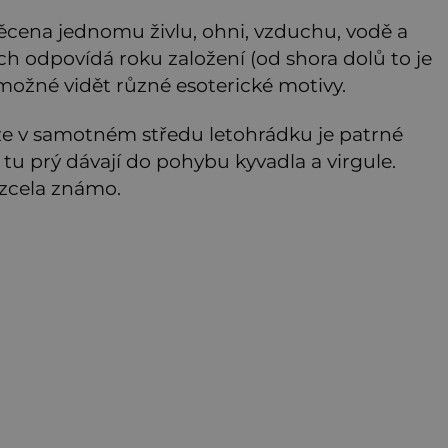
věcena jednomu živlu, ohni, vzduchu, vodě a
h odpovídá roku založení (od shora dolů to je
e možné vidět různé esoterické motivy.
 že v samotném středu letohrádku je patrné
 tu prý dávají do pohybu kyvadla a virgule.
 zcela známo.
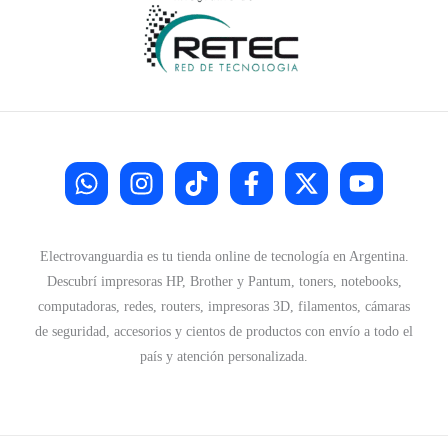
Electrovanguardia es tu tienda online de tecnología en Argentina.
Descubrí impresoras HP, Brother y Pantum, toners, notebooks,
computadoras, redes, routers, impresoras 3D, filamentos, cámaras
de seguridad, accesorios y cientos de productos con envío a todo el
país y atención personalizada.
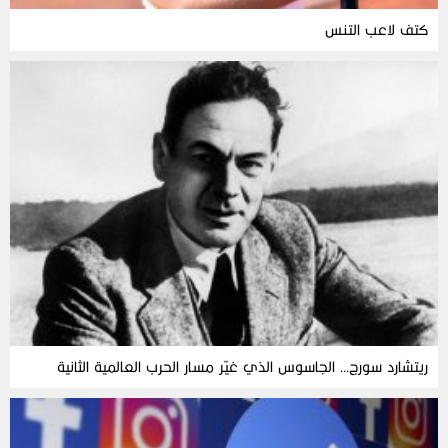
كتف لاعب التنس
ريتشارد سورج… الجاسوس الذي غيّر مسار الحرب العالمية الثانية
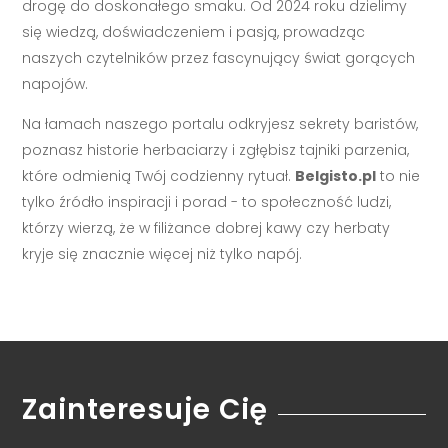
drogę do doskonałego smaku. Od 2024 roku dzielimy
się wiedzą, doświadczeniem i pasją, prowadząc
naszych czytelników przez fascynujący świat gorących
napojów.
Na łamach naszego portalu odkryjesz sekrety baristów,
poznasz historie herbaciarzy i zgłębisz tajniki parzenia,
które odmienią Twój codzienny rytuał.
Belgisto.pl
to nie
tylko źródło inspiracji i porad - to społeczność ludzi,
którzy wierzą, że w filiżance dobrej kawy czy herbaty
kryje się znacznie więcej niż tylko napój.
Zainteresuje Cię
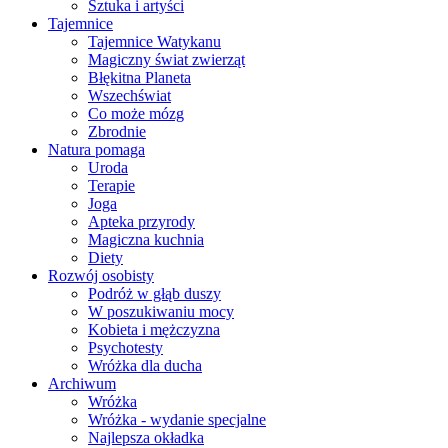
Sztuka i artyści
Tajemnice
Tajemnice Watykanu
Magiczny świat zwierząt
Błękitna Planeta
Wszechświat
Co może mózg
Zbrodnie
Natura pomaga
Uroda
Terapie
Joga
Apteka przyrody
Magiczna kuchnia
Diety
Rozwój osobisty
Podróż w głąb duszy
W poszukiwaniu mocy
Kobieta i mężczyzna
Psychotesty
Wróżka dla ducha
Archiwum
Wróżka
Wróżka - wydanie specjalne
Najlepsza okładka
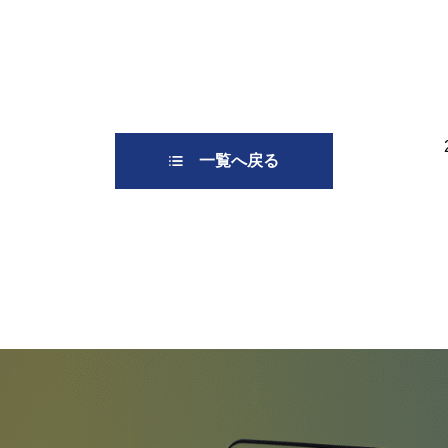
一覧へ戻る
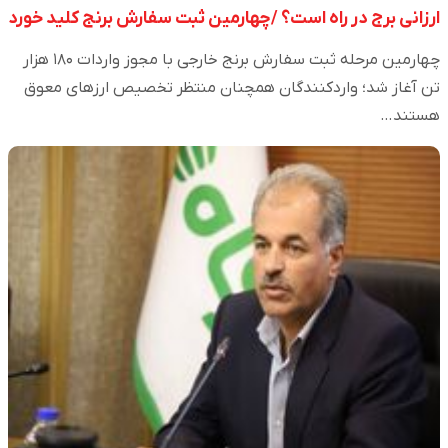
ارزانی برج در راه است؟ /چهارمین ثبت سفارش برنج کلید خورد
چهارمین مرحله ثبت سفارش برنج خارجی با مجوز واردات ۱۸۰ هزار
تن آغاز شد؛ واردکنندگان همچنان منتظر تخصیص ارزهای معوق
هستند…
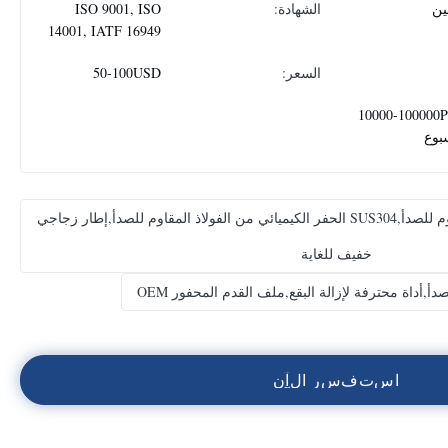
ين
الشهادة:
ISO 9001, ISO
14001, IATF 16949
السعر:
50-100USD
10000-100000
بوع
الحفر الكيميائي من الفولاذ المقاوم للصدأ,SUS304 الحفر الكيميائي من الفولاذ المقاوم للصدأ,إطار زجاجي
خفيف للغاية
أ,أداة محترفة لإزالة البقع,ملف القدم المحفور OEM
ا
س
ت
ف
س
ر
ا
ل
آ
ن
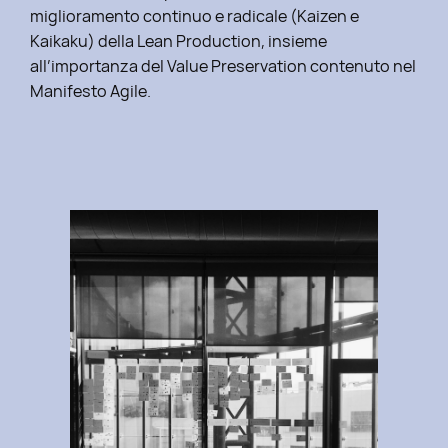
miglioramento continuo e radicale (Kaizen e
Kaikaku) della Lean Production, insieme
all’importanza del Value Preservation contenuto nel
Manifesto Agile.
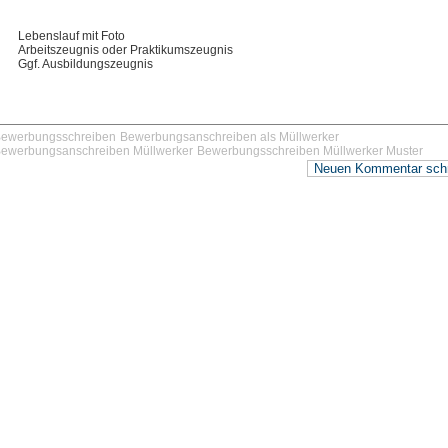
Lebenslauf mit Foto
Arbeitszeugnis oder Praktikumszeugnis
Ggf. Ausbildungszeugnis
ewerbungsschreiben
Bewerbungsanschreiben als Müllwerker
ewerbungsanschreiben Müllwerker
Bewerbungsschreiben Müllwerker Muster
Neuen Kommentar sch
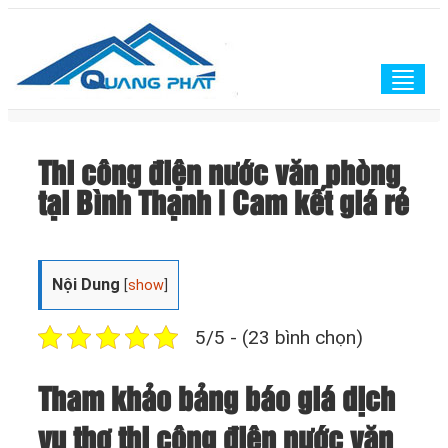
Togg
navig
Thi công điện nước văn phòng
tại Bình Thạnh | Cam kết giá rẻ
Nội Dung
[
show
]
5/5 - (23 bình chọn)
Tham khảo bảng báo giá dịch
vụ thợ thi công điện nước văn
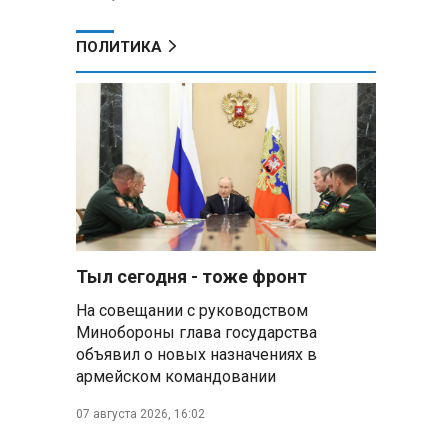
ПОЛИТИКА
Тыл сегодня - тоже фронт
На совещании с руководством
Минобороны глава государства
объявил о новых назначениях в
армейском командовании
07 августа 2026, 16:02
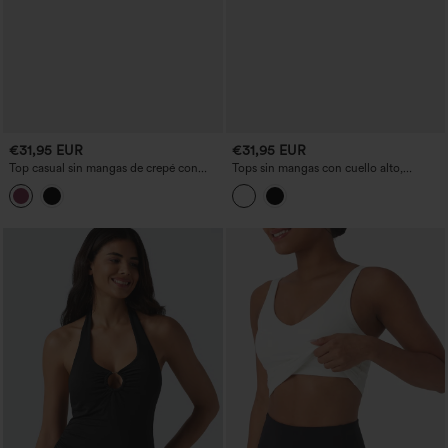
€31,95 EUR
€31,95 EUR
Top casual sin mangas de crepé con
Tops sin mangas con cuello alto,
escote en V y cremallera
asimétricos y con volante en el bajo, de
corte holgado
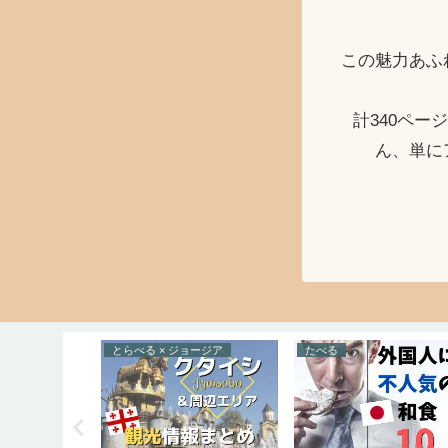
この魅力あふ
計340ペ
ん、単に
らいふすたいる × 西アジア
とらべる × ジョージア
たべる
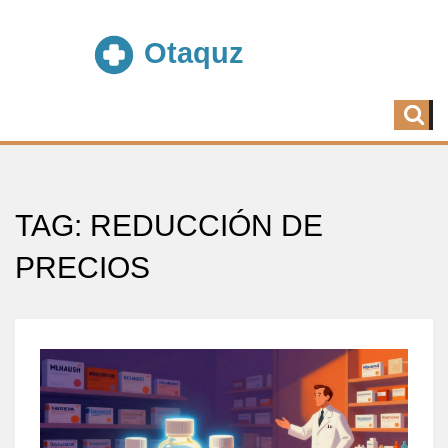
TAG: REDUCCIÓN DE
PRECIOS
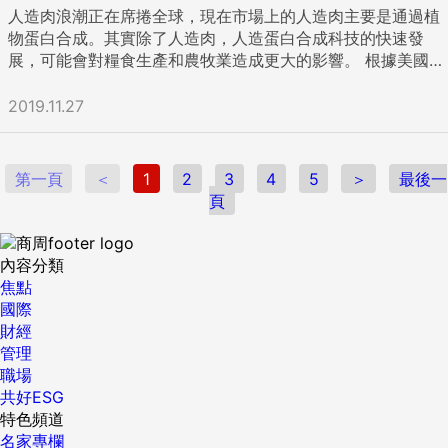
人造肉浪潮正在席捲全球，現在市場上的人造肉主要是通過植
物蛋白合成。其實除了人造肉，人造蛋白合成科技的快速發
展，可能會對糧食生產和農牧業造成更大的影響。 根據美國獨
立智庫Rethink X最近發佈的一份報告，到2030年人造蛋白的
價格將比現在的動物蛋白便宜5倍，到2035年能便宜10倍，達
2019.11.27
到跟糖相近的價格。 除了更加便宜，這些人造蛋白在各個關鍵
内容上都更具優勢，比如更有營養、更加健康、味道更好、更
加方便，並且種類難以想像的豐富，這意味著未來人造蛋白有
第一頁
＜
1
2
3
4
5
＞
最後一
望取代傳統農牧業，成為人們獲取蛋白質的主要來源。 這樣的
頁
未來之所以可能實現，得益於快速發展的精密生物學。這項科
技人們可以對微生物進行程式設計，來生產幾乎任何複雜的有
機分子。 這種生物科技與食物生產結合的模式，報告將其稱之
內容分類
為「食物即軟體」（Food-as-Software），先由科學家設計
焦點
單個分子並上傳資料庫，世界各地的食品工程師就能像設計軟
國際
體一樣來設計不同的食物。 在這種模式下，食物能像軟體一樣
財經
快速反覆運算。而且每個新版本都會比上一代更加便宜。生產
管理
系統去中心化，在不同的環境中都能生產蛋白質，比傳統農牧
職場
業更具靈活性，對氣候地理環境的要求也沒這麼高。 報告指
共好ESG
出，比傳統農牧業相比，這種食品生產模式能將土地利用率提
特色頻道
高100倍，原料利用率提高10至25倍，時間效率提高20倍，節
名家專欄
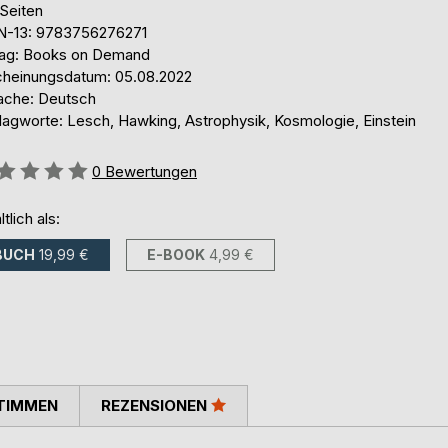
 Seiten
N-13: 9783756276271
lag: Books on Demand
cheinungsdatum: 05.08.2022
ache: Deutsch
lagworte: Lesch, Hawking, Astrophysik, Kosmologie, Einstein
ertung::
0
Bewertungen
ltlich als:
BUCH
19,99 €
E-BOOK
4,99 €
TIMMEN
REZENSIONEN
------------
**Task directions:**
Reproduce every line of the records above word for word, keeping the original line order. Leave the pictures out of your answer.

**Result:**
věcena jednomu živlu, ohni, vzduchu, vodě a
h odpovídá roku založení (od shora dolů to je
e možné vidět různé esoterické motivy.
 že v samotném středu letohrádku je patrné
 tu prý dávají do pohybu kyvadla a virgule.
 zcela známo.
Electrovanguardia es tu tienda online de tecnología en Argentina.
Descubrí impresoras HP, Brother y Pantum, toners, notebooks,
computadoras, redes, routers, impresoras 3D, filamentos, cámaras
de seguridad, accesorios y cientos de productos con envío a todo el
país y atención personalizada.
كتف لاعب التنس
ريتشارد سورج… الجاسوس الذي غيّر مسار الحرب العالمية الثانية
drogę do doskonałego smaku. Od 2024 roku dzielimy
się wiedzą, doświadczeniem i pasją, prowadząc
naszych czytelników przez fascynujący świat gorących
napojów.
Na łamach naszego portalu odkryjesz sekrety baristów,
poznasz historie herbaciarzy i zgłębisz tajniki parzenia,
które odmienią Twój codzienny rytuał.
Belgisto.pl
to nie
tylko źródło inspiracji i porad - to społeczność ludzi,
którzy wierzą, że w filiżance dobrej kawy czy herbaty
kryje się znacznie więcej niż tylko napój.
Zainteresuje Cię
Sztuka i artyści
Tajemnice
Tajemnice Watykanu
Magiczny świat zwierząt
Błękitna Planeta
Wszechświat
Co może mózg
Zbrodnie
Natura pomaga
Uroda
Terapie
Joga
Apteka przyrody
Magiczna kuchnia
Diety
Rozwój osobisty
Podróż w głąb duszy
W poszukiwaniu mocy
Kobieta i mężczyzna
Psychotesty
Wróżka dla ducha
Archiwum
Wróżka
Wróżka - wydanie specjalne
Najlepsza okładka
一覧へ戻る
ارزانی برج در راه است؟ /چهارمین ثبت سفارش برنج کلید خورد
چهارمین مرحله ثبت سفارش برنج خارجی با مجوز واردات ۱۸۰ هزار
تن آغاز شد؛ واردکنندگان همچنان منتظر تخصیص ارزهای معوق
هستند…
ين
الشهادة:
ISO 9001, ISO
14001, IATF 16949
السعر:
50-100USD
10000-100000
بوع
الحفر الكيميائي من الفولاذ المقاوم للصدأ,SUS304 الحفر الكيميائي من الفولاذ المقاوم للصدأ,إطار زجاجي
خفيف للغاية
أ,أداة محترفة لإزالة البقع,ملف القدم المحفور OEM
ا
س
ت
ف
س
ر
ا
ل
آ
ن
miglioramento continuo e radicale (Kaizen e
Kaikaku) della Lean Production, insieme
all’importanza del Value Preservation contenuto nel
Manifesto Agile.
Lebenslauf mit Foto
Arbeitszeugnis oder Praktikumszeugnis
Ggf. Ausbildungszeugnis
ewerbungsschreiben
Bewerbungsanschreiben als Müllwerker
ewerbungsanschreiben Müllwerker
Bewerbungsschreiben Müllwerker Muster
Neuen Kommentar sch
Togg
navig
Thi công điện nước văn phòng
tại Bình Thạnh | Cam kết giá rẻ
Nội Dung
[
show
]
5/5 - (23 bình chọn)
Tham khảo bảng báo giá dịch
vụ thợ thi công điện nước văn
ПОЛИТИКА
Тыл сегодня - тоже фронт
На совещании с руководством
Минобороны глава государства
объявил о новых назначениях в
армейском командовании
07 августа 2026, 16:02
€31,95 EUR
€31,95 EUR
Top casual sin mangas de crepé con
Tops sin mangas con cuello alto,
escote en V y cremallera
asimétricos y con volante en el bajo, de
corte holgado
この魅力あふ
計340ペ
ん、単に
らいふすたいる × 西アジア
とらべる × ジョージア
たべる
TAG: REDUCCIÓN DE
PRECIOS
人造肉浪潮正在席捲全球，現在市場上的人造肉主要是通過植
物蛋白合成。其實除了人造肉，人造蛋白合成科技的快速發
展，可能會對糧食生產和農牧業造成更大的影響。 根據美國獨
立智庫Rethink X最近發佈的一份報告，到2030年人造蛋白的
價格將比現在的動物蛋白便宜5倍，到2035年能便宜10倍，達
2019.11.27
到跟糖相近的價格。 除了更加便宜，這些人造蛋白在各個關鍵
内容上都更具優勢，比如更有營養、更加健康、味道更好、更
加方便，並且種類難以想像的豐富，這意味著未來人造蛋白有
第一頁
＜
1
2
3
4
5
＞
最後一
望取代傳統農牧業，成為人們獲取蛋白質的主要來源。 這樣的
頁
未來之所以可能實現，得益於快速發展的精密生物學。這項科
技人們可以對微生物進行程式設計，來生產幾乎任何複雜的有
機分子。 這種生物科技與食物生產結合的模式，報告將其稱之
內容分類
為「食物即軟體」（Food-as-Software），先由科學家設計
焦點
單個分子並上傳資料庫，世界各地的食品工程師就能像設計軟
國際
體一樣來設計不同的食物。 在這種模式下，食物能像軟體一樣
財經
快速反覆運算。而且每個新版本都會比上一代更加便宜。生產
管理
系統去中心化，在不同的環境中都能生產蛋白質，比傳統農牧
職場
業更具靈活性，對氣候地理環境的要求也沒這麼高。 報告指
共好ESG
出，比傳統農牧業相比，這種食品生產模式能將土地利用率提
特色頻道
高100倍，原料利用率提高10至25倍，時間效率提高20倍，節
名家專欄
 Seiten
N-13: 9783756276271
lag: Books on Demand
cheinungsdatum: 05.08.2022
ache: Deutsch
lagworte: Lesch, Hawking, Astrophysik, Kosmologie, Einstein
ertung::
0
Bewertungen
ltlich als:
BUCH
19,99 €
E-BOOK
4,99 €
TIMMEN
REZENSIONEN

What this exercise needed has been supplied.